**WHAT TO WORK ON**.
Extract the lines of the material verbatim, from its first line through the line containing "36 98 8 6 69 0.31", with both of those lines included.

**Recorded data**.
☆ ☆ ☆ ☆
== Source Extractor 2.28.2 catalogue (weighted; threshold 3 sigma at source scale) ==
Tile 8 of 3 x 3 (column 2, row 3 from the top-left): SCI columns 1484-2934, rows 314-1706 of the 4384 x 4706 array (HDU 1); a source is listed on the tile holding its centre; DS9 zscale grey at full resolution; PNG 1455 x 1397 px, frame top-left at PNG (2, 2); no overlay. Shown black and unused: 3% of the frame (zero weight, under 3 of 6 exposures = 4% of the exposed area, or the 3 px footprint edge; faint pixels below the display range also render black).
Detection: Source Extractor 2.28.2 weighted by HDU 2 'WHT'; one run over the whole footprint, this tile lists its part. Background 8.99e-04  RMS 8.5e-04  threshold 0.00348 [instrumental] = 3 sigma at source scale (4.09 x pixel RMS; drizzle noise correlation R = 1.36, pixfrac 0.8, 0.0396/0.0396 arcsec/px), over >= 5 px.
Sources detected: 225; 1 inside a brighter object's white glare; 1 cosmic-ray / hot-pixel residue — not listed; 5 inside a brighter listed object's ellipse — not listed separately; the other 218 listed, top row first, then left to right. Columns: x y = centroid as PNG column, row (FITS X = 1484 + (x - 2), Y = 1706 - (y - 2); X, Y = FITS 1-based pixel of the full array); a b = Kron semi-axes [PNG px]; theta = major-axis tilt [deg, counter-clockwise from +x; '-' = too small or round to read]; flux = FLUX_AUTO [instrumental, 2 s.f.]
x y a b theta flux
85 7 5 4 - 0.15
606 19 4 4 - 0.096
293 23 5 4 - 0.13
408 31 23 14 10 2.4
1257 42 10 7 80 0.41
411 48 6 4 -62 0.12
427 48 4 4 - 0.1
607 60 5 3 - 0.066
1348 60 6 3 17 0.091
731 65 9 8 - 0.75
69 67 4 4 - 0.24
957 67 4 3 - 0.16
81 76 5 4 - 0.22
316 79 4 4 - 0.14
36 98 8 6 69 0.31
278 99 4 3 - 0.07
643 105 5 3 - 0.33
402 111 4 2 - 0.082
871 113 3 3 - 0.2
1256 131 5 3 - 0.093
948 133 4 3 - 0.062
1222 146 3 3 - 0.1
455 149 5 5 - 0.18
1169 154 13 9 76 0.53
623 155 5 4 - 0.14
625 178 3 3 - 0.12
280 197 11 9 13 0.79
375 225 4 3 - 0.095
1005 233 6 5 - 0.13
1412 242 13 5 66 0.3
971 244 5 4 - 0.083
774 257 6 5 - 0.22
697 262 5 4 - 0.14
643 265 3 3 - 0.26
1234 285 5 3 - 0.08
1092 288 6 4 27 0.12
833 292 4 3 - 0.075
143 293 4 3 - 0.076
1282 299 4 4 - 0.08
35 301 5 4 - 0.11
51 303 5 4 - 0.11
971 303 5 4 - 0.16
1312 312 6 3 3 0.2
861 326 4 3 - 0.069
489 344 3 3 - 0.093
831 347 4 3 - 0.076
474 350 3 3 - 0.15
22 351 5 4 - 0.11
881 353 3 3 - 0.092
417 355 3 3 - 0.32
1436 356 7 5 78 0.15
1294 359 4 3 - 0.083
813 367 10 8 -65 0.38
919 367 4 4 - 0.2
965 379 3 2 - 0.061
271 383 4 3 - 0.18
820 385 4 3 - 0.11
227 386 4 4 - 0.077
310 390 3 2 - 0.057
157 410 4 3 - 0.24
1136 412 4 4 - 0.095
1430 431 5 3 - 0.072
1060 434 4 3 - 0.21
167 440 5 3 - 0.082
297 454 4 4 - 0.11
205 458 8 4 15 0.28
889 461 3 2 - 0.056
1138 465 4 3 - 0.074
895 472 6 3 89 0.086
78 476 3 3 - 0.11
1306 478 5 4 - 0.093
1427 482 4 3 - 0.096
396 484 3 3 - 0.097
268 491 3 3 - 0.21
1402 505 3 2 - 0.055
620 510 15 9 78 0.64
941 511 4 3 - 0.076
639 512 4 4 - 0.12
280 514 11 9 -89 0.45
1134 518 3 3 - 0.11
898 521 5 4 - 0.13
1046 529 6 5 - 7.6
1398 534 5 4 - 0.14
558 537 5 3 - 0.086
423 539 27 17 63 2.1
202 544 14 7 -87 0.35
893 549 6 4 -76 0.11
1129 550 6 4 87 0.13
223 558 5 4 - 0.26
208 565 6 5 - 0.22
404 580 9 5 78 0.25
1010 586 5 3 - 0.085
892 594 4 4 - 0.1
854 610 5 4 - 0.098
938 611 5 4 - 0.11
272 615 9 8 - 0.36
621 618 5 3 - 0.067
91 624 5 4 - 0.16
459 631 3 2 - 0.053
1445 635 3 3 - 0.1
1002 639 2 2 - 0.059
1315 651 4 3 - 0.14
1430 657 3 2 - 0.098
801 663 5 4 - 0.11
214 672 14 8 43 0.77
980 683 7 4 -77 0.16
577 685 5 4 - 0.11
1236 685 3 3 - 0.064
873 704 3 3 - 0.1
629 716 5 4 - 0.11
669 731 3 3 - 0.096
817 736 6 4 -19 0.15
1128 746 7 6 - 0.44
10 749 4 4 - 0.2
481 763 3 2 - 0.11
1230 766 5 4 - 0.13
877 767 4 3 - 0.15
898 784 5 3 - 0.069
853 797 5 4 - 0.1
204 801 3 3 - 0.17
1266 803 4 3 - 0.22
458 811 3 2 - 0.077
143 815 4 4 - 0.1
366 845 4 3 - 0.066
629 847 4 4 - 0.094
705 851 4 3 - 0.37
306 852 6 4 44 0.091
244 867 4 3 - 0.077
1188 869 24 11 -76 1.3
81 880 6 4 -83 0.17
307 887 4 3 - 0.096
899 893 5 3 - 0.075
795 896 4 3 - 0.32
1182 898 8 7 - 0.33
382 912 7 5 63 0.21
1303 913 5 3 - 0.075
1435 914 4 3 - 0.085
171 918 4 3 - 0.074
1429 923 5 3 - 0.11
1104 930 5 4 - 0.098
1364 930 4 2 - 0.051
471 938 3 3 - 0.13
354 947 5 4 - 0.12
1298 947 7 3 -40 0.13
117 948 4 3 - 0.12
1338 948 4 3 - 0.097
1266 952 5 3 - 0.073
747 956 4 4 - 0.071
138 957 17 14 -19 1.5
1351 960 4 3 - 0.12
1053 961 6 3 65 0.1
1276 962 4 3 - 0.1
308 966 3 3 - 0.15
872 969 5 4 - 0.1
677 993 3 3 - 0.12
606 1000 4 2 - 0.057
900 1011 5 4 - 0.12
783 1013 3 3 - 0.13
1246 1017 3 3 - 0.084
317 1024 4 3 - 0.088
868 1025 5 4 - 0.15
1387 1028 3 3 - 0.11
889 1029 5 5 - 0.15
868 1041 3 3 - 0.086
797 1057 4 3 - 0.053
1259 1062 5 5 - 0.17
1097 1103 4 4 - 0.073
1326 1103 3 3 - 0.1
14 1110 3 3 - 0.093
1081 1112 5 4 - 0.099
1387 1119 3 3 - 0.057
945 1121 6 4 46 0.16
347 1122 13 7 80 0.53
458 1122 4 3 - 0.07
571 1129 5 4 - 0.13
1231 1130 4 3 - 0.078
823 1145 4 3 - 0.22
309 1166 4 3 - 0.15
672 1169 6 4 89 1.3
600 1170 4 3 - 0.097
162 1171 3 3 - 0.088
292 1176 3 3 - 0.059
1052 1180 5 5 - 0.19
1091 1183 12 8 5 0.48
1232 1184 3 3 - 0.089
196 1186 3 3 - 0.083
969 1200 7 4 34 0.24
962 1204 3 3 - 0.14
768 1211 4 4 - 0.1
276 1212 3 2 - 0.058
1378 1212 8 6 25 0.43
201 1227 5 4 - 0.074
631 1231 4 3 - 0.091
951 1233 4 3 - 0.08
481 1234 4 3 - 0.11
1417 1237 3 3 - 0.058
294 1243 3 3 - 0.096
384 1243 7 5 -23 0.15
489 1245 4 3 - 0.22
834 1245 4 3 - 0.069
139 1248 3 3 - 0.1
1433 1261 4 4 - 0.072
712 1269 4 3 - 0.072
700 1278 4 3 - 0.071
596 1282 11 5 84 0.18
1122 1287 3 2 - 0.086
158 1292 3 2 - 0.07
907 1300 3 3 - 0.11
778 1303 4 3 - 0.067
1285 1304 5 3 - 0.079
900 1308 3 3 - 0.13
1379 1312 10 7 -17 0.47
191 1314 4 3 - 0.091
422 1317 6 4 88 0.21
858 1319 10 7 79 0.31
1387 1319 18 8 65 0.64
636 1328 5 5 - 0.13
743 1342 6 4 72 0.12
☆ ☆ ☆ ☆
**OUTPUT OF THE TASK**.
== Source Extractor 2.28.2 catalogue (weighted; threshold 3 sigma at source scale) ==
Tile 8 of 3 x 3 (column 2, row 3 from the top-left): SCI columns 1484-2934, rows 314-1706 of the 4384 x 4706 array (HDU 1); a source is listed on the tile holding its centre; DS9 zscale grey at full resolution; PNG 1455 x 1397 px, frame top-left at PNG (2, 2); no overlay. Shown black and unused: 3% of the frame (zero weight, under 3 of 6 exposures = 4% of the exposed area, or the 3 px footprint edge; faint pixels below the display range also render black).
Detection: Source Extractor 2.28.2 weighted by HDU 2 'WHT'; one run over the whole footprint, this tile lists its part. Background 8.99e-04  RMS 8.5e-04  threshold 0.00348 [instrumental] = 3 sigma at source scale (4.09 x pixel RMS; drizzle noise correlation R = 1.36, pixfrac 0.8, 0.0396/0.0396 arcsec/px), over >= 5 px.
Sources detected: 225; 1 inside a brighter object's white glare; 1 cosmic-ray / hot-pixel residue — not listed; 5 inside a brighter listed object's ellipse — not listed separately; the other 218 listed, top row first, then left to right. Columns: x y = centroid as PNG column, row (FITS X = 1484 + (x - 2), Y = 1706 - (y - 2); X, Y = FITS 1-based pixel of the full array); a b = Kron semi-axes [PNG px]; theta = major-axis tilt [deg, counter-clockwise from +x; '-' = too small or round to read]; flux = FLUX_AUTO [instrumental, 2 s.f.]
x y a b theta flux
85 7 5 4 - 0.15
606 19 4 4 - 0.096
293 23 5 4 - 0.13
408 31 23 14 10 2.4
1257 42 10 7 80 0.41
411 48 6 4 -62 0.12
427 48 4 4 - 0.1
607 60 5 3 - 0.066
1348 60 6 3 17 0.091
731 65 9 8 - 0.75
69 67 4 4 - 0.24
957 67 4 3 - 0.16
81 76 5 4 - 0.22
316 79 4 4 - 0.14
36 98 8 6 69 0.31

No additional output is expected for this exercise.